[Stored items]
:::::

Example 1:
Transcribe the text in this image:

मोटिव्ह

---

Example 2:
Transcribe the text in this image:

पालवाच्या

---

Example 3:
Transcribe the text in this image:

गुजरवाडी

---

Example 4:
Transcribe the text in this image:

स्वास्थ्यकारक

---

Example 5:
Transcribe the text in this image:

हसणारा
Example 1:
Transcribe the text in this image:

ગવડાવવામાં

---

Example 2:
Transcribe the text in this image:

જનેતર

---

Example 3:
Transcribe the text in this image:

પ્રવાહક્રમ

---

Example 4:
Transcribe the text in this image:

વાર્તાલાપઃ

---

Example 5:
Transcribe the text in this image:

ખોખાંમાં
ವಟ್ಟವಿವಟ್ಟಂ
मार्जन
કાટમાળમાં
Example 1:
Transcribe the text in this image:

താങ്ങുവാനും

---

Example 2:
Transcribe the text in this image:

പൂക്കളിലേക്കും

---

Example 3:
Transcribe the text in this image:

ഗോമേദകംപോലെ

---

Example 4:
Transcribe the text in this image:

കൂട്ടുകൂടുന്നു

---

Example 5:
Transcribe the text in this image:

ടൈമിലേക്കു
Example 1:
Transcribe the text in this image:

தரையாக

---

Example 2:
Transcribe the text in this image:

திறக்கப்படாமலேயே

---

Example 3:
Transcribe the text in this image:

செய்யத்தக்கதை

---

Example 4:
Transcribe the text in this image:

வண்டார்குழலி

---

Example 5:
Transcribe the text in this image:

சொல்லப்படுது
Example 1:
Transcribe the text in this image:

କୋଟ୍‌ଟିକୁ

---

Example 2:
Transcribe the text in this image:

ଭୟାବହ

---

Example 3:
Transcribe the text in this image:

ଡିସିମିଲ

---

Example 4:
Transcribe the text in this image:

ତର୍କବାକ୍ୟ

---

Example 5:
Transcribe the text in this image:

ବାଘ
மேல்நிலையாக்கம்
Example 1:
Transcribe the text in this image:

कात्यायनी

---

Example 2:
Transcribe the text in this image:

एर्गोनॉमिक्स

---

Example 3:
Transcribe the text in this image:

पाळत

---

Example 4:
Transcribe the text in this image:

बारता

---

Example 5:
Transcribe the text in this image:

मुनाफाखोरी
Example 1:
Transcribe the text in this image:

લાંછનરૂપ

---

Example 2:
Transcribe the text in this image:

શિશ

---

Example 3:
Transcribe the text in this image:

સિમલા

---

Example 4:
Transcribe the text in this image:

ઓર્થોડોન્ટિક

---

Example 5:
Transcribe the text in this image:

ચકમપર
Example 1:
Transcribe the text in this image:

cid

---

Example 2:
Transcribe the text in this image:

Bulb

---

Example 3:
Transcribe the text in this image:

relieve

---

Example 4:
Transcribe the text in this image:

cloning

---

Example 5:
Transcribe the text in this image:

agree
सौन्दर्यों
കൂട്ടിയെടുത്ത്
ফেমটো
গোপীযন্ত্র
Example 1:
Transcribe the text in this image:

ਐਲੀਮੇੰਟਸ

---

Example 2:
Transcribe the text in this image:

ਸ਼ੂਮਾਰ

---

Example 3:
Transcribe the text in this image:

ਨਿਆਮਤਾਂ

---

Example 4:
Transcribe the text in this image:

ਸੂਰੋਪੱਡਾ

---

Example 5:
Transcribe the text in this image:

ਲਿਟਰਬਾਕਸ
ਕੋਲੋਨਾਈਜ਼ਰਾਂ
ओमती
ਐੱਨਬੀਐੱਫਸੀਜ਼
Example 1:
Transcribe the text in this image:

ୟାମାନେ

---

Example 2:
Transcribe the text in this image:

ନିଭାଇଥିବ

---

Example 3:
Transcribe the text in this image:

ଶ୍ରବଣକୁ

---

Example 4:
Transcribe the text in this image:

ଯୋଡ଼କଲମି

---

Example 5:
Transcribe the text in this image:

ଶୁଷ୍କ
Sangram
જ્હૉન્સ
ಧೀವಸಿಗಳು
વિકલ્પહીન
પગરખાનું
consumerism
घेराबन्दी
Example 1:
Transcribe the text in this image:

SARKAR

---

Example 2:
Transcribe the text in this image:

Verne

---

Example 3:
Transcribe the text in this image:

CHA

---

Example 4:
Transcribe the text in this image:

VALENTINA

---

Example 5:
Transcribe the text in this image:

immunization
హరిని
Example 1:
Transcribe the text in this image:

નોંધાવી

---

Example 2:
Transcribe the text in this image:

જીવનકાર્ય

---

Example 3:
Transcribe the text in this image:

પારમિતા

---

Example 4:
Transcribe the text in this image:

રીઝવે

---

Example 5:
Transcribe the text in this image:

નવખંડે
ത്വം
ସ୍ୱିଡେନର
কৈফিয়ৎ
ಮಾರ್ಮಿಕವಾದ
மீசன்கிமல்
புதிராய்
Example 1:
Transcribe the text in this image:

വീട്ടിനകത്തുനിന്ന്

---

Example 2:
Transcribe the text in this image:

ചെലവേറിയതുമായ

:::::

**Work order**
The output should be a character-exact copy of all entries.

**Exercise response**
Example 1:
Transcribe the text in this image:

मोटिव्ह

---

Example 2:
Transcribe the text in this image:

पालवाच्या

---

Example 3:
Transcribe the text in this image:

गुजरवाडी

---

Example 4:
Transcribe the text in this image:

स्वास्थ्यकारक

---

Example 5:
Transcribe the text in this image:

हसणारा
Example 1:
Transcribe the text in this image:

ગવડાવવામાં

---

Example 2:
Transcribe the text in this image:

જનેતર

---

Example 3:
Transcribe the text in this image:

પ્રવાહક્રમ

---

Example 4:
Transcribe the text in this image:

વાર્તાલાપઃ

---

Example 5:
Transcribe the text in this image:

ખોખાંમાં
ವಟ್ಟವಿವಟ್ಟಂ
मार्जन
કાટમાળમાં
Example 1:
Transcribe the text in this image:

താങ്ങുവാനും

---

Example 2:
Transcribe the text in this image:

പൂക്കളിലേക്കും

---

Example 3:
Transcribe the text in this image:

ഗോമേദകംപോലെ

---

Example 4:
Transcribe the text in this image:

കൂട്ടുകൂടുന്നു

---

Example 5:
Transcribe the text in this image:

ടൈമിലേക്കു
Example 1:
Transcribe the text in this image:

தரையாக

---

Example 2:
Transcribe the text in this image:

திறக்கப்படாமலேயே

---

Example 3:
Transcribe the text in this image:

செய்யத்தக்கதை

---

Example 4:
Transcribe the text in this image:

வண்டார்குழலி

---

Example 5:
Transcribe the text in this image:

சொல்லப்படுது
Example 1:
Transcribe the text in this image:

କୋଟ୍‌ଟିକୁ

---

Example 2:
Transcribe the text in this image:

ଭୟାବହ

---

Example 3:
Transcribe the text in this image:

ଡିସିମିଲ

---

Example 4:
Transcribe the text in this image:

ତର୍କବାକ୍ୟ

---

Example 5:
Transcribe the text in this image:

ବାଘ
மேல்நிலையாக்கம்
Example 1:
Transcribe the text in this image:

कात्यायनी

---

Example 2:
Transcribe the text in this image:

एर्गोनॉमिक्स

---

Example 3:
Transcribe the text in this image:

पाळत

---

Example 4:
Transcribe the text in this image:

बारता

---

Example 5:
Transcribe the text in this image:

मुनाफाखोरी
Example 1:
Transcribe the text in this image:

લાંછનરૂપ

---

Example 2:
Transcribe the text in this image:

શિશ

---

Example 3:
Transcribe the text in this image:

સિમલા

---

Example 4:
Transcribe the text in this image:

ઓર્થોડોન્ટિક

---

Example 5:
Transcribe the text in this image:

ચકમપર
Example 1:
Transcribe the text in this image:

cid

---

Example 2:
Transcribe the text in this image:

Bulb

---

Example 3:
Transcribe the text in this image:

relieve

---

Example 4:
Transcribe the text in this image:

cloning

---

Example 5:
Transcribe the text in this image:

agree
सौन्दर्यों
കൂട്ടിയെടുത്ത്
ফেমটো
গোপীযন্ত্র
Example 1:
Transcribe the text in this image:

ਐਲੀਮੇੰਟਸ

---

Example 2:
Transcribe the text in this image:

ਸ਼ੂਮਾਰ

---

Example 3:
Transcribe the text in this image:

ਨਿਆਮਤਾਂ

---

Example 4:
Transcribe the text in this image:

ਸੂਰੋਪੱਡਾ

---

Example 5:
Transcribe the text in this image:

ਲਿਟਰਬਾਕਸ
ਕੋਲੋਨਾਈਜ਼ਰਾਂ
ओमती
ਐੱਨਬੀਐੱਫਸੀਜ਼
Example 1:
Transcribe the text in this image:

ୟାମାନେ

---

Example 2:
Transcribe the text in this image:

ନିଭାଇଥିବ

---

Example 3:
Transcribe the text in this image:

ଶ୍ରବଣକୁ

---

Example 4:
Transcribe the text in this image:

ଯୋଡ଼କଲମି

---

Example 5:
Transcribe the text in this image:

ଶୁଷ୍କ
Sangram
જ્હૉન્સ
ಧೀವಸಿಗಳು
વિકલ્પહીન
પગરખાનું
consumerism
घेराबन्दी
Example 1:
Transcribe the text in this image:

SARKAR

---

Example 2:
Transcribe the text in this image:

Verne

---

Example 3:
Transcribe the text in this image:

CHA

---

Example 4:
Transcribe the text in this image:

VALENTINA

---

Example 5:
Transcribe the text in this image:

immunization
హరిని
Example 1:
Transcribe the text in this image:

નોંધાવી

---

Example 2:
Transcribe the text in this image:

જીવનકાર્ય

---

Example 3:
Transcribe the text in this image:

પારમિતા

---

Example 4:
Transcribe the text in this image:

રીઝવે

---

Example 5:
Transcribe the text in this image:

નવખંડે
ത്വം
ସ୍ୱିଡେନର
কৈফিয়ৎ
ಮಾರ್ಮಿಕವಾದ
மீசன்கிமல்
புதிராய்
Example 1:
Transcribe the text in this image:

വീട്ടിനകത്തുനിന്ന്

---

Example 2:
Transcribe the text in this image:

ചെലവേറിയതുമായ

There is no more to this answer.